(TEXTE PROPOSÉ):
= = = =
Xipe Totec ou "l'Écorché" en nahuatl, était un dieu majeur de l'ancienne culture mésoaméricaine, particulièrement important pour les Toltèques et les Aztèques. Il était considéré comme le dieu du printemps, le dieu protecteur des semences et des plantations et le protecteur des métallurgistes (en particulier des orfèvres) et des gemmologues. Il est l'équivalent du Tezcatlipoca rouge, patron de Cuauhtli (aigle), le 15e nom de jour aztèque défavorable, et il était représenté par la date 1 Océlotl.
Origines
Xipe Totec était peut-être issu de la culture olmèque et se développa à partir de leur ancien Dieu VI. Une autre origine possible est la civilisation Yope, dans les hautes terres méridionales de Guerrero. Les premières représentations du dieu dans l'art datent toutefois de la période postclassique (du 9e au 12e siècle) dans la culture Mazapan à Texcoco. Le dieu était une divinité aztèque majeure et était également vénéré par les Tlaxcaltèques, les Zapotèques, les Mixtèques, les Tarasques et les Huastèques. Les Mayas de la fin de la période postclassique adoptèrent également Xipe Totec et des représentations du dieu subsistent à Oxkintok, Chichen Itza et Mayapan.
= = = =
Données de points clés humains
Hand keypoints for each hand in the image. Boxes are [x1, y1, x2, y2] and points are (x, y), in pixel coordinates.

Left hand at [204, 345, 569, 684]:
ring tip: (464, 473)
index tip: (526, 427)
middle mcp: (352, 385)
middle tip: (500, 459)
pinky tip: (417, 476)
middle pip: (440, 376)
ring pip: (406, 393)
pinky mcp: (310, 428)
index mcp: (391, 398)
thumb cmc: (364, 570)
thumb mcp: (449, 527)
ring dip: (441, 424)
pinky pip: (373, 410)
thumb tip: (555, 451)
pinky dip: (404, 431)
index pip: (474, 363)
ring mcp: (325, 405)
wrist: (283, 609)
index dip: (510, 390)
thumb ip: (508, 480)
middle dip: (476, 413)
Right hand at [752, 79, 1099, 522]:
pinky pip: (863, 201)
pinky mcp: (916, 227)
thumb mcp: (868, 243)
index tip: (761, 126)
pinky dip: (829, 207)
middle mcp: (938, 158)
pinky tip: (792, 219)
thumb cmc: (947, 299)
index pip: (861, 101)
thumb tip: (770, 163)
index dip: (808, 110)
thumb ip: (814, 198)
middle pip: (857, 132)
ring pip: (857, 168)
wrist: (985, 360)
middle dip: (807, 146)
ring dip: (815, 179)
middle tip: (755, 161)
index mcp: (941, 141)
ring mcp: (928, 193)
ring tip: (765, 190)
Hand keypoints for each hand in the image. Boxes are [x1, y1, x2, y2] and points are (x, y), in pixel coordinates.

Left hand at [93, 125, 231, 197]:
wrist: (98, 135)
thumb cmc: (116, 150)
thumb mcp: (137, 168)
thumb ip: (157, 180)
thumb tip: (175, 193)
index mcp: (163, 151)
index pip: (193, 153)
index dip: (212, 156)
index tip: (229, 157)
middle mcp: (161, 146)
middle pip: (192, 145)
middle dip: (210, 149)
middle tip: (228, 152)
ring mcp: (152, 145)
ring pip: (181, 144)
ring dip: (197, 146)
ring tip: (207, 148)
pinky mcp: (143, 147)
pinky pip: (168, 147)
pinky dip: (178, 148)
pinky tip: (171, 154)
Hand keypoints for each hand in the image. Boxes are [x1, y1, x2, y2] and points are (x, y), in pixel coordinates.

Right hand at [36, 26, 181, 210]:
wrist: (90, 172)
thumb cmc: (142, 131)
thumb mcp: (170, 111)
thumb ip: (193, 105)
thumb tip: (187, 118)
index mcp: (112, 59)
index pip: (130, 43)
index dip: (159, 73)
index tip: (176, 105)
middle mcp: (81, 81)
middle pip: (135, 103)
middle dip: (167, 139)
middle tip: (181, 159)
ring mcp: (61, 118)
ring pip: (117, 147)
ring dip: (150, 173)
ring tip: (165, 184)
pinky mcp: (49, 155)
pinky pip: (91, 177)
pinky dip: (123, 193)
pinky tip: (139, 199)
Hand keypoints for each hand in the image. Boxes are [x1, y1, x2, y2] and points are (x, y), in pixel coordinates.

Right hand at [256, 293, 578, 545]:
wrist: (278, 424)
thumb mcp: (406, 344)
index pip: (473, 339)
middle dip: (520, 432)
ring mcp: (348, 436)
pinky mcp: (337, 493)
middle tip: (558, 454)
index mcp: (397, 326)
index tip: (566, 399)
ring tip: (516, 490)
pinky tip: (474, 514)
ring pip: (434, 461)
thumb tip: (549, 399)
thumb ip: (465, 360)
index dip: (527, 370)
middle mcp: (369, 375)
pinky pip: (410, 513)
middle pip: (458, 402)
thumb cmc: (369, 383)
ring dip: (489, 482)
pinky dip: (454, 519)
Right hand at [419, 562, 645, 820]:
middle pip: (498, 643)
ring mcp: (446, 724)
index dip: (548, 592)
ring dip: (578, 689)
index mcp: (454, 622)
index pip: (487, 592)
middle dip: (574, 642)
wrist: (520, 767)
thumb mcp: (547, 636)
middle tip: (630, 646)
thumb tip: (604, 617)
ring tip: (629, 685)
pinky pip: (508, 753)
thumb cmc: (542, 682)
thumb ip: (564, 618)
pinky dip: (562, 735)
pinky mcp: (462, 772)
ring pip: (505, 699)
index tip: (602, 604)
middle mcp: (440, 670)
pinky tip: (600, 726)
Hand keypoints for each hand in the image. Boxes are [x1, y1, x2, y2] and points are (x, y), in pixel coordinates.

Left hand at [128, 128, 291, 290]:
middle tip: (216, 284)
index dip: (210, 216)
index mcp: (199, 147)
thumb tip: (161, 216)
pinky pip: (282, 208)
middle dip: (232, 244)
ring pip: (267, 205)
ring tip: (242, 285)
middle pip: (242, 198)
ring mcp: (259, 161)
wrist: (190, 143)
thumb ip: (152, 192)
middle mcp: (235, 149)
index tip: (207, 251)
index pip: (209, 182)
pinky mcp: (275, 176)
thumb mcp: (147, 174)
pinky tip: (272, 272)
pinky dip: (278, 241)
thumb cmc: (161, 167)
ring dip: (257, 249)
= = = =
(MISE EN PRATIQUE):
1. D'après le texte sur Xipe Totec, dans quelle culture et en quel lieu apparaissent les premières représentations du dieu dans l'art ?
2. Recopiez un passage du texte sur Xipe Totec en commençant aux mots « Xipe Totec ou » et en vous arrêtant après les mots « date 1 Océlotl. ».
Les entrées forment un matériau indépendant du texte sur Xipe Totec.

(RÉPONSES PAR EXERCICE):
1. Dans la culture Mazapan, à Texcoco.

2.
Xipe Totec ou "l'Écorché" en nahuatl, était un dieu majeur de l'ancienne culture mésoaméricaine, particulièrement important pour les Toltèques et les Aztèques. Il était considéré comme le dieu du printemps, le dieu protecteur des semences et des plantations et le protecteur des métallurgistes (en particulier des orfèvres) et des gemmologues. Il est l'équivalent du Tezcatlipoca rouge, patron de Cuauhtli (aigle), le 15e nom de jour aztèque défavorable, et il était représenté par la date 1 Océlotl.